Minute matrimoine!

La controverse sur patrimoine et matrimoine a atterri à La Tribune la semaine dernière. Une lectrice a interpellé une de mes collègues pour l’entretenir du mot matrimoine. « Nous connaissons toutes le patrimoine, mais notre héritage à nous, les femmes, notre matrimoine? Peu, peu, peu. Et pas. Même le mot est inconnu. Ou à peine. Vaguement défini… Dire que nous sommes au XXIe siècle! »

L’automne dernier, Manon Massé, cochef de Québec solidaire, a créé une petite tornade en annonçant que la locution « héritage culturel » remplacerait désormais, dans les statuts du parti, le mot patrimoine, dont l’étymologie signifie « héritage du père » (du latin patrimonium). Quelques jours auparavant, une élue de la Ville de Paris avait suggéré que les Journées du patrimoine soient rebaptisées Journées du patrimoine et du matrimoine.

Évidemment, ces deux idées ont vite été tournées en dérision. Ce qui, à mon avis, est contreproductif et ne fait que braquer les gens. Je préfère donc vous expliquer pourquoi ces propositions, nées d’une bonne intention, sont beaucoup plus complexes à appliquer qu’elles ne le paraissent.

Quelle est la définition que donne le Petit Robert du mot patrimoine? « Biens de famille, biens que l’on a hérités de ses ascendants. » Le Petit Larousse est encore plus équitable : « Ensemble des biens hérités du père et de la mère. »

En français, la notion de « père » n’existe donc que dans l’origine du mot, non dans sa définition, qui inclut les deux sexes. On peut parler du patrimoine de sa mère, de sa grand-mère ou de n’importe quelle autre parente ou aïeule. C’est plutôt en anglais que le mot patrimony a gardé, dans une de ses définitions, la notion d’héritage du père. C’est probablement la raison pour laquelle le ministère du Patrimoine canadien se transforme en Canadian Heritage en anglais (et non Canadian Patrimony).

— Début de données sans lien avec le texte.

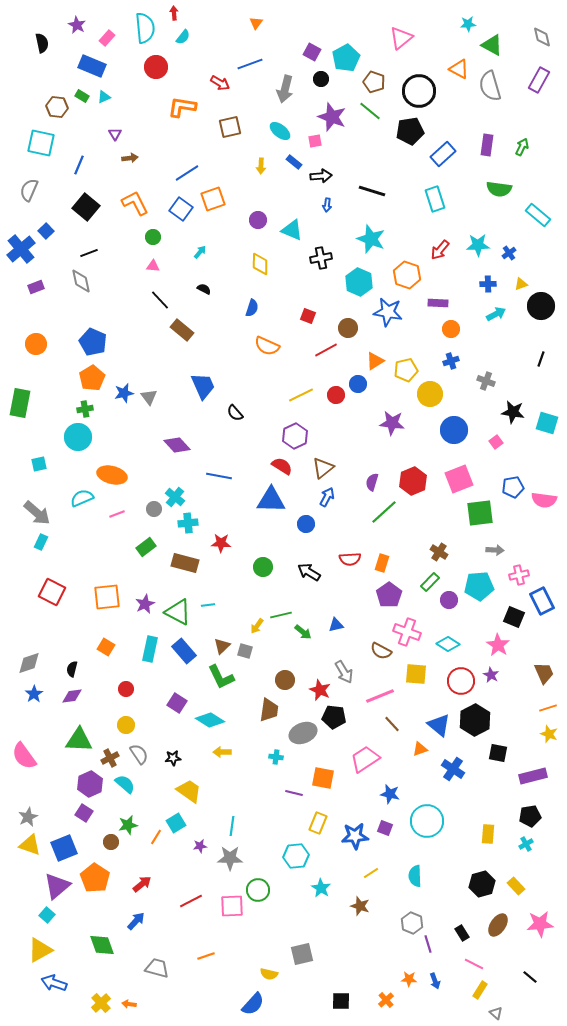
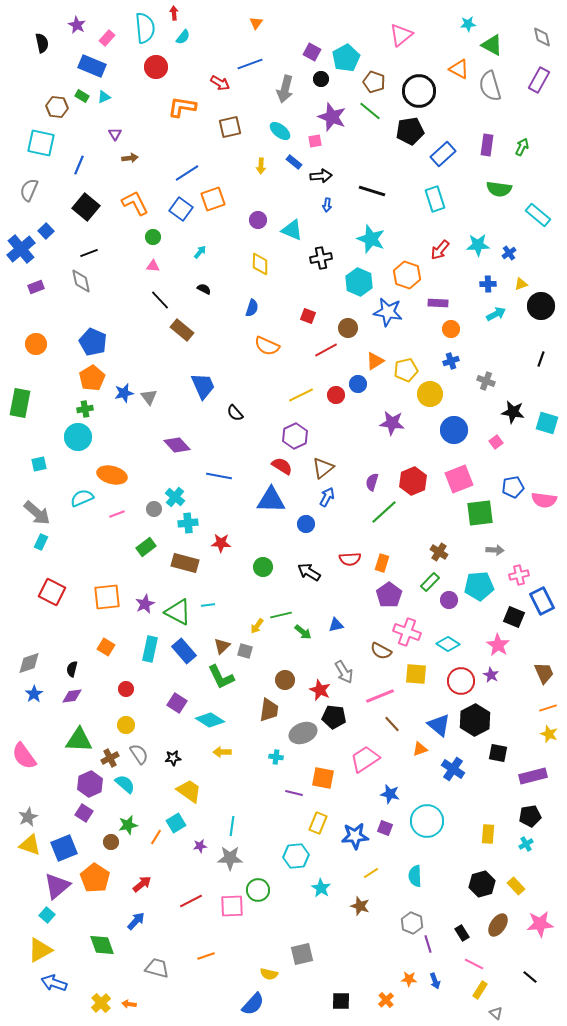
pink triangle at (401, 38): moved 3 px up
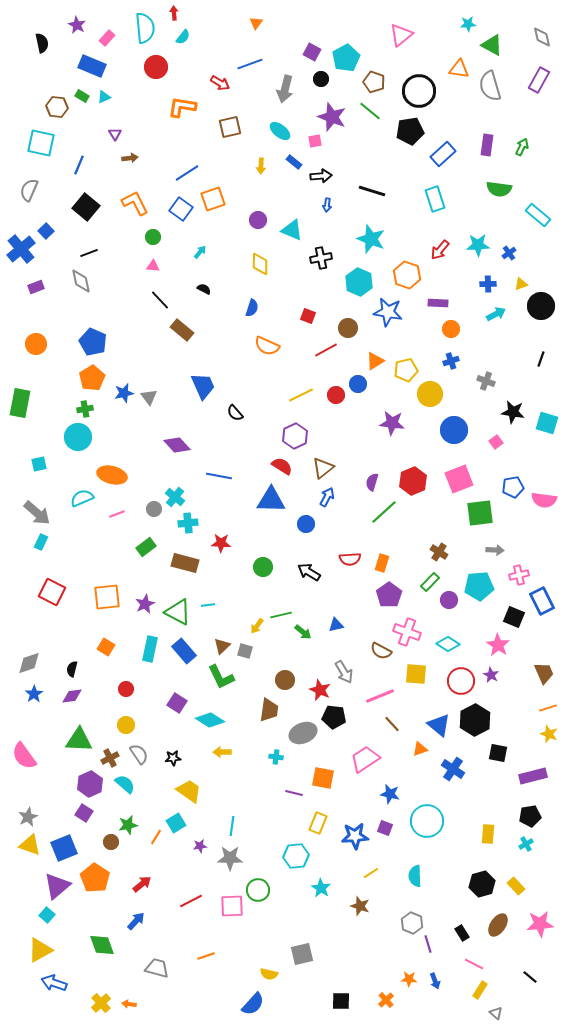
orange triangle at (459, 69): rotated 20 degrees counterclockwise
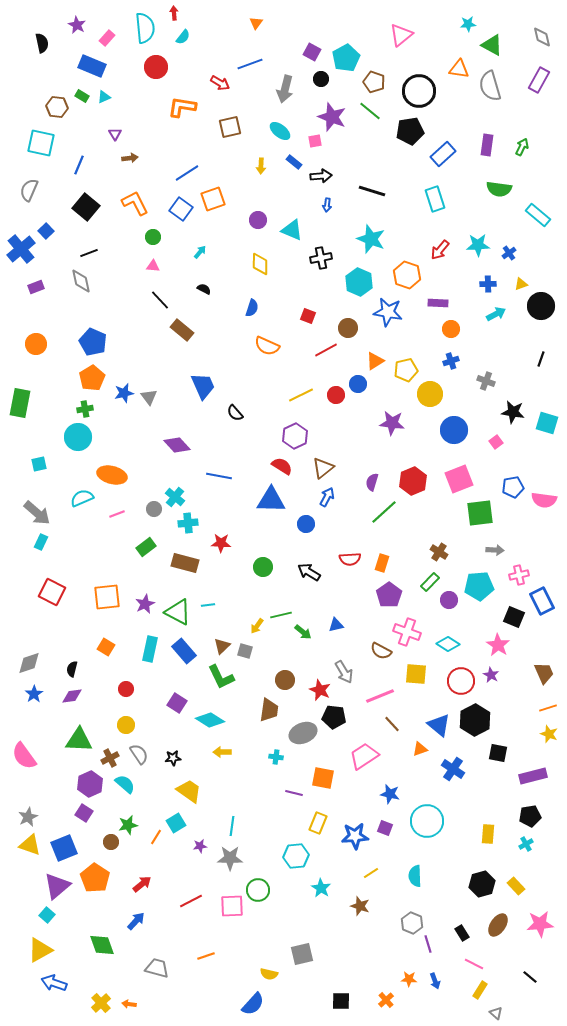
pink trapezoid at (365, 759): moved 1 px left, 3 px up
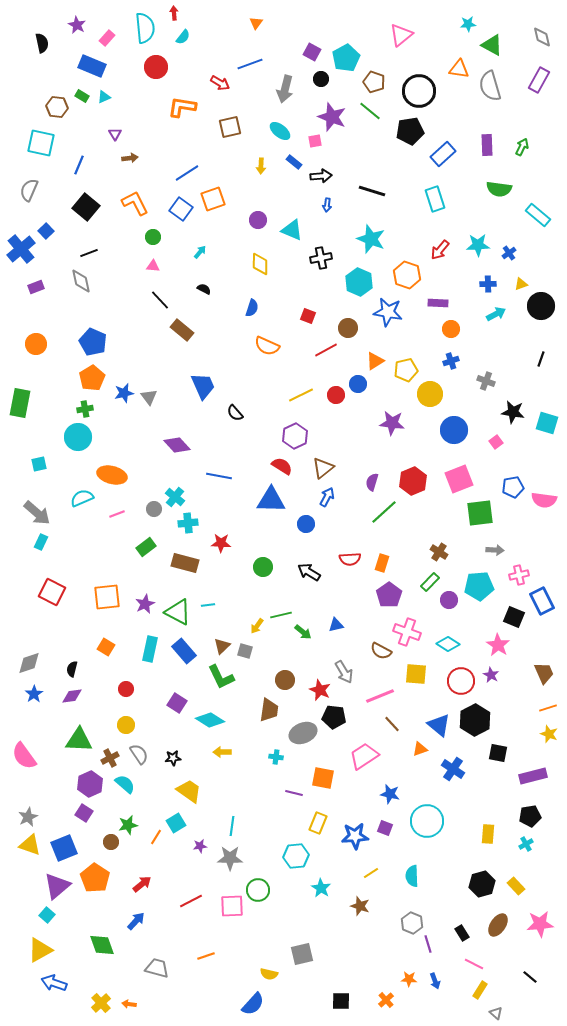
purple rectangle at (487, 145): rotated 10 degrees counterclockwise
cyan semicircle at (415, 876): moved 3 px left
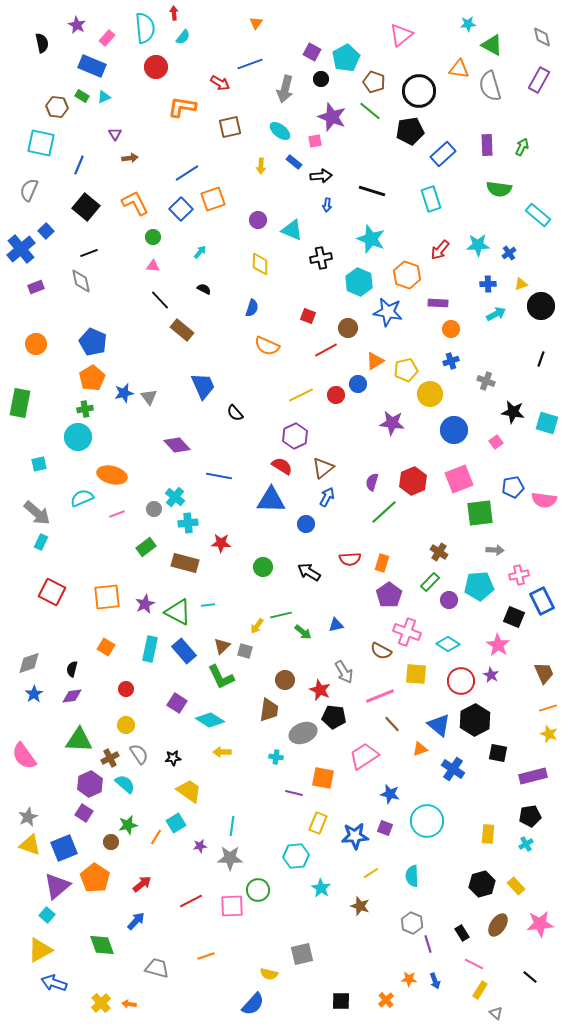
cyan rectangle at (435, 199): moved 4 px left
blue square at (181, 209): rotated 10 degrees clockwise
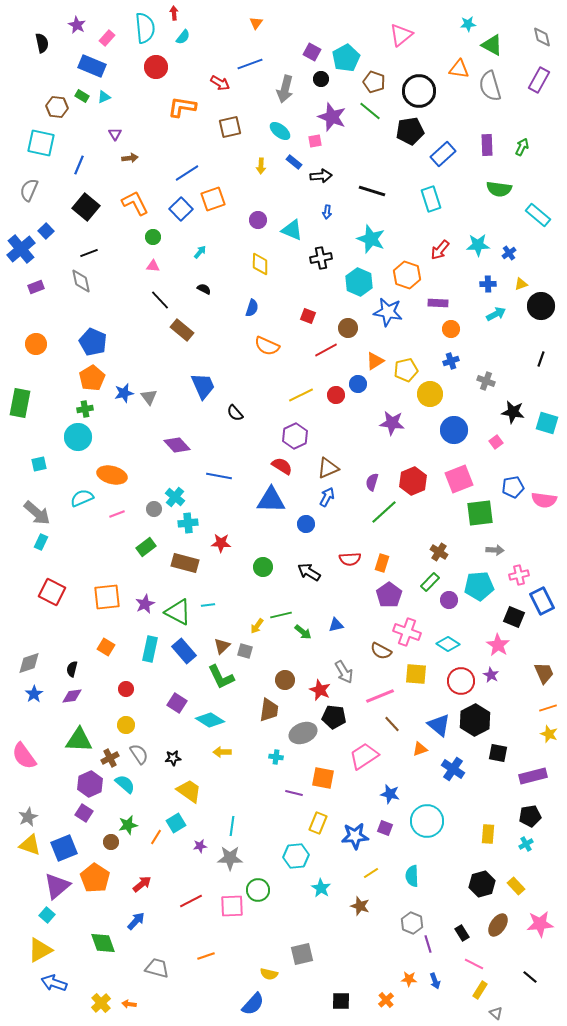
blue arrow at (327, 205): moved 7 px down
brown triangle at (323, 468): moved 5 px right; rotated 15 degrees clockwise
green diamond at (102, 945): moved 1 px right, 2 px up
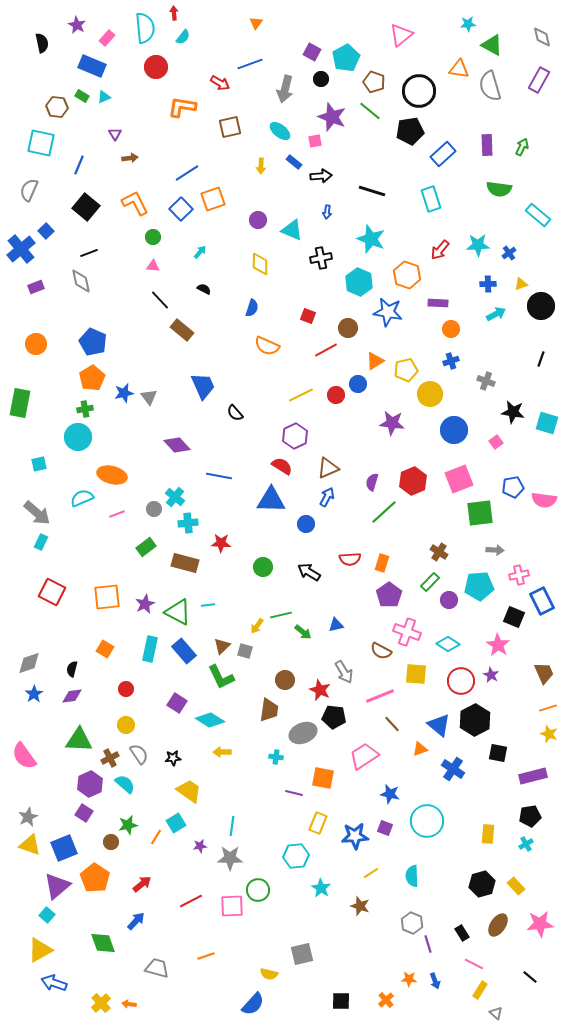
orange square at (106, 647): moved 1 px left, 2 px down
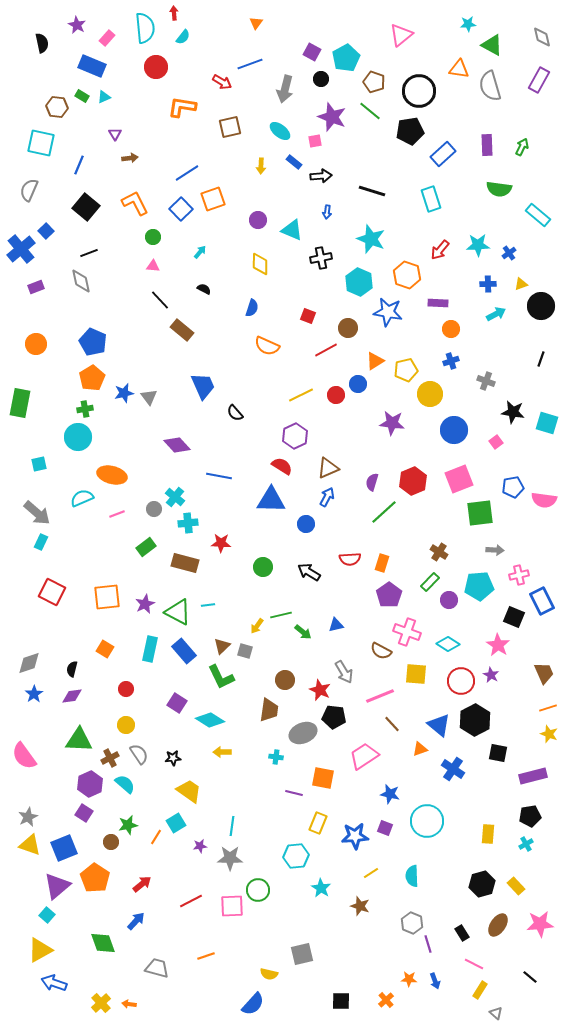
red arrow at (220, 83): moved 2 px right, 1 px up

Maintenant, doit-on entreprendre de biffer tous les mots dont l’étymologie ne reflète plus nos valeurs d’aujourd’hui?

Si c’est votre désir, vous n’êtes pas sortis de l’auberge!

Il faudra en effet bannir le mot patrie, qui veut dire « pays du père », et ses dérivés patriote, patriotisme et patriotique. Idem pour hystérie et hystérique, qui tirent leurs racine du grec hustera (utérus). Saviez-vous que l’adjectif con vient du latin cunnus (vagin)? Par contre, vertu, lui, est issu de vir (mâle), tout comme vertueux et virtuose. Quant au pronom personnel indéfini on, il provient du vieux français hom, cousin du mot homme.

Et que diriez-vous si l’infirmière qui vous vaccine vous lançait : « En passant, le mot vaccin a la même origine que le mot vache »?

L’ultime étymologie sexiste? Le mot matrimoine (qui ne figure pas dans les dictionnaires usuels). Il devrait, croirait-on, signifier « héritage de la mère »… mais il veut plutôt dire… mariage! Telle est en effet la définition de matrimonium en latin (n’avez-vous jamais entendu parler d’une agence matrimoniale)? Matrimoine n’est donc pas la solution égalitaire attendue.

Que retenir de tout ça?

Que, malgré les apparences, changer un mot n’est pas simple. On ne se rend pas toujours compte de la rangée de dominos que l’on fait tomber.

Il faut aussi combattre l’impression de petite victoire immédiate que procure la rectitude politique dans le vocabulaire. Bannir patrimoine peut laisser le sentiment d’avoir minimalement fait avancer la reconnaissance de l’apport des femmes à notre société. Mais qu’en est-il dans la réalité? Les sourds n’ont pas vu leur situation réglée lorsqu’ils sont devenus des malentendants ou des déficients auditifs. Aujourd’hui, certaines personnes sourdes réclament même le retour de ce mot, puisque sa définition est « qui perçoit mal les sons ou ne les perçoit pas du tout ».

Bref, c’est changer les perceptions et non les mots qu’il faut faire. Oui, cela demande beaucoup plus de temps et d’énergie, mais les effets sont beaucoup plus durables.

Il reste une ultime question : si nous faisons disparaître de la langue toutes les traces moins glorieuses de notre passé, ne risque-t-on pas de voir des gens affirmer un jour que cela n’a jamais existé?

Perles de la semaine

Les journalistes sont champions pour trouver des perles rares.

  • Marilyne Gagné est bien partie pour placer ses pilons sur l’échiquier mondial.

  • Daniel Audette n’entend pas brouiller du noir à son retour dans la LHJMQ.

  • Un individu a été volé et enfermé dans la voiture de son véhicule.

  • Il y a des connes orange partout [cônes].